Reply #426. Mar 25 09, 2:48 AM
Oh, and that goes for cheese slices too. |
Reply #427. Mar 25 09, 5:00 AM
I hate it when people point out every single thing you said that was only slighty wrong and makes a big deal out of it. It's like...leave me alone and get a life. I also hate it when you put in your point of view while not saying or implying that the person is wrong and when they find out that they were right they say in a very snotty way..."I told you so.." ARG|
Reply #428. Mar 25 09, 6:45 PM
I hate it when someone leaves the cupboard open after getting a dish or whatever out of it.

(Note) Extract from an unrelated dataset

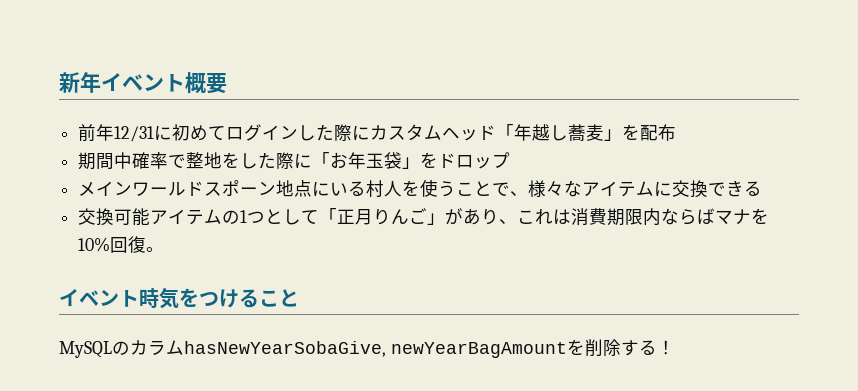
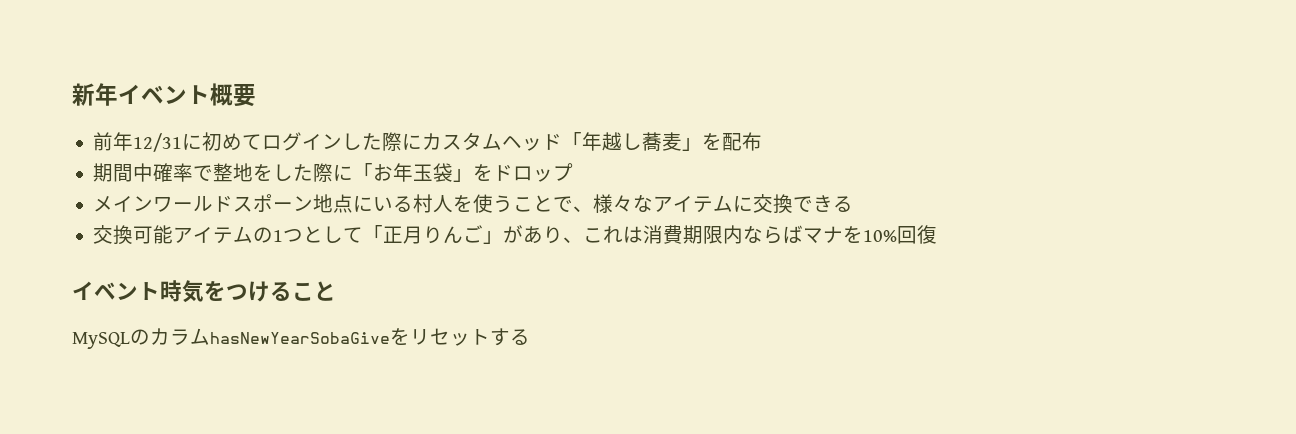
[146,247,165,252] 。 -> (938, 234) none
[184,339,675,358] hasNewYearSobaGive, newYearBagAmountを削除する！ -> [210,328,530,346] hasNewYearSobaGiveをリセットする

It makes the whole room look disheveled and unkempt and it takes like, a quarter of a second to simply give the door a push shut when you're done. |
Reply #429. Mar 27 09, 8:23 PM
Not to mention (but I will!) that it's painful, when you walk in, and BAM! The door hits you in the head.|
Reply #430. Mar 27 09, 11:38 PM
Clicking a quiz on TV (or people or music or any other subject) and discovering that it's exclusively about American TV, or people or music... |
But perhaps not as bad as hitting your head on a cupboard door when you were the one who left it open.
Reply #431. Mar 28 09, 7:19 AM
When a quiz says easy and you don t know anything about it. Like Mandarin Chinese and is classified easy and so I think sure it s easy if you know it. If you don t know it isn t even hard, it's impossible. So you either guess or don t take it, or if you do take it you might learn a word or two in case you go to Mandarin China.|
Reply #432. Mar 28 09, 7:55 AM
I just hate the people who tell big lies and the people who boast a lot like my friend. She is nice but at times she boasts a lot.|
Reply #433. Mar 29 09, 12:53 AM
I just took a look at the thread "What badges are you working on". Surprise, suprise - a bunch of people who have posted basically nothing everywhere and a minute apart all said they are working on the 'Chatterbox' badge...grrr.|
Reply #434. Mar 29 09, 12:01 PM
How can you "work on" the chatterbox badge? It's like practising breathing. |
Reply #435. Mar 29 09, 4:42 PM
Exactly, Lesley. You CAN work on it by just going through every single thread in each category and posting 3 words, as you know. I'm still glad I didn't know there was a badge and we still had 'real' topics we could discuss when I was surprised at receiving it. I'm also glad the Chats got a thorough cleaning and very old, very inane topics can't be brought back to the front anymore - now just the 'new inane' ones can...;)|
Reply #436. Mar 29 09, 6:01 PM
Me too, Sandy - I remember saying I'd rather not have it, because people might think I was a chatterbox. [blush] Shame there are no longer any "real" topics to bring up. What happens when we've said everything there is to say about chocolate and kittens and Harry Potter? |
Reply #437. Mar 29 09, 6:15 PM
What happens when we've said everything there is to say about chocolate and kittens and Harry Potter? |
Don t forget Chuck Norris but then could we ever say enough about Chuck? You be the judge.
Reply #438. Mar 29 09, 7:29 PM
I reckon "Chuck Norris does not blend" just about covers it. |
Could we do beer, or is that too adult?
Reply #439. Mar 29 09, 9:02 PM
Constant carping about football v soccer - basically who gives a toss.|
supermarket check-outs for baskets which are used by those with a whole trolley load of shopping - shops are so desperate for their piece of the market at the moment, they don't challenge the selfish blighters.